# Getting tamer!



## cwebster (Dec 11, 2010)

Have had the new probably female pigeon about two weeks now. We got her after we lost our beloved Phoebe. She was like a statue for two days, then started eating lots, then began wing slapping and biting. Yesterday, we had a breakthrough. While she was biting, I stroked her beak. She stuck her beak between my fingers and got an ecstatic look on her face. Today, she still wing slaps and bites but regularly perches on my finger, inside the cage of course, and repeatedly puts her beak happily between my fingers. She seems to be getting tamer each day. She is still in isolation before she will meet Fiona.


----------



## kiddy (Feb 5, 2015)

Glad to know she is getting tamer. I think she should meet Fiona now as all the vet check ups have been done and she seemed completely fine


----------



## Koomori (Mar 9, 2015)

That is pretty cute. I love their little beaks and their odd ways of showing affection but beak holding is pretty effective. I had known that corvids use beak holding for affection and then I caught a pair of mourning doves kissing and beak holding in my yard once and figured it's probably universal. 

I think it's great that your new pigey is responding so well to the handling and corrective redirection of her energy. Birds really are like children, you have to give them something to focus on or else they become destructive. This is particularly true of corvids. I wouldn't recommend getting a pet crow as readily as I would a pet pigeon. Compared to the crow or raven, pigeons are just easier to deal with and become very affectionate when tame. I'm sure your new girl will do great with Fiona, you'll have to let us know when you introduce them and what their behaviors are like. I'm really interested to know, actually. lol


----------



## cwebster (Dec 11, 2010)

Still trying to think of just the right name for our squeaker, who now loves to sit on my hand, nibbles my nose and fingers and eats out of my hand. She at least we think it is a she has been quarantined for three weeks. We are considering various names, including Squeaker. She is a blue checkered semi feral with bars and a white spot on her head. Any suggestions? How did you name your birds? We had Phoebe, now gone, and have Fiona. We just haven't found the right name yet for the little pigeon.


----------



## Koomori (Mar 9, 2015)

How about Yuki? It was the first name I thought of when you mentioned the white spot on her head. The name translates to "snow" from Japanese. And despite my near constant griping about the winter, I still think of snow as this beautiful, delicate thing that just wafts down and lands on you.


----------

————

» **Short task A**
Answer these about the pigeon thread:
(i) How long had cwebster had the new pigeon at the time of the first post?
(ii) How long has the pigeon been quarantined, according to cwebster's second post?
(iii) What name does Koomori suggest?
The thread and the rows have nothing to do with each other.

(Dataset entries)
————

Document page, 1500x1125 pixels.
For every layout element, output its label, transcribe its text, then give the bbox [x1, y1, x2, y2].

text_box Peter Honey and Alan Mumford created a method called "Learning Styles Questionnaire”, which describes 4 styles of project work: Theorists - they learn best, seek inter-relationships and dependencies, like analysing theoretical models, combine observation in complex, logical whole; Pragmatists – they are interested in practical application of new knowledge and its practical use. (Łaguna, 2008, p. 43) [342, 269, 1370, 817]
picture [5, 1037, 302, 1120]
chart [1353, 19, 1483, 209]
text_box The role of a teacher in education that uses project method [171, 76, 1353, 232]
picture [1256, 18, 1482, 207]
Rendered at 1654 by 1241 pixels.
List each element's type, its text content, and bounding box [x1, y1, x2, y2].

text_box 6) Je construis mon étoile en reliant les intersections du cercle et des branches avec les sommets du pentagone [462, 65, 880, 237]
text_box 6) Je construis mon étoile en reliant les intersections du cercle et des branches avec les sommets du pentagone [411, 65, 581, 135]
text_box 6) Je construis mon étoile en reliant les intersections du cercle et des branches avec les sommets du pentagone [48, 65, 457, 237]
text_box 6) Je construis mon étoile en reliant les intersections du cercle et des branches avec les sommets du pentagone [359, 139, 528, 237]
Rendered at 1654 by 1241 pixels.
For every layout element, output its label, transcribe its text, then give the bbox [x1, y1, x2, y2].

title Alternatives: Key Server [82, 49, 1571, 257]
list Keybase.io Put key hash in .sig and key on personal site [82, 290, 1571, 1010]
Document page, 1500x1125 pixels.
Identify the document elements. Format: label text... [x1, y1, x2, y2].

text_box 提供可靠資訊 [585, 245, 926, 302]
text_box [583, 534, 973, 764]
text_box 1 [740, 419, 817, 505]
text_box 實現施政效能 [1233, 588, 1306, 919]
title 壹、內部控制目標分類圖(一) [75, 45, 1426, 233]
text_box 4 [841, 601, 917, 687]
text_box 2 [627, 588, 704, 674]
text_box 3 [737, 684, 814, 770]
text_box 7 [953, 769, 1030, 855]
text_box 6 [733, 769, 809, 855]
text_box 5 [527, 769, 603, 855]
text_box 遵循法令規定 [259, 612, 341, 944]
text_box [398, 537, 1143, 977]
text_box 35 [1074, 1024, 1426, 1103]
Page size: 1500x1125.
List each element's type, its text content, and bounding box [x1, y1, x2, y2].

————

» **Short task B**
Lay out the rows as a JSON list of strings, one string per line, starting with the line containing "Page size: 1500x1125." and going on through the end of the rows. Leave out blank lines.

» **Exercise output A**
(i) About two weeks.
(ii) Three weeks.
(iii) Yuki.

» **Exercise output B**
[
  "Page size: 1500x1125.",
  "List each element's type, its text content, and bounding box [x1, y1, x2, y2]."
]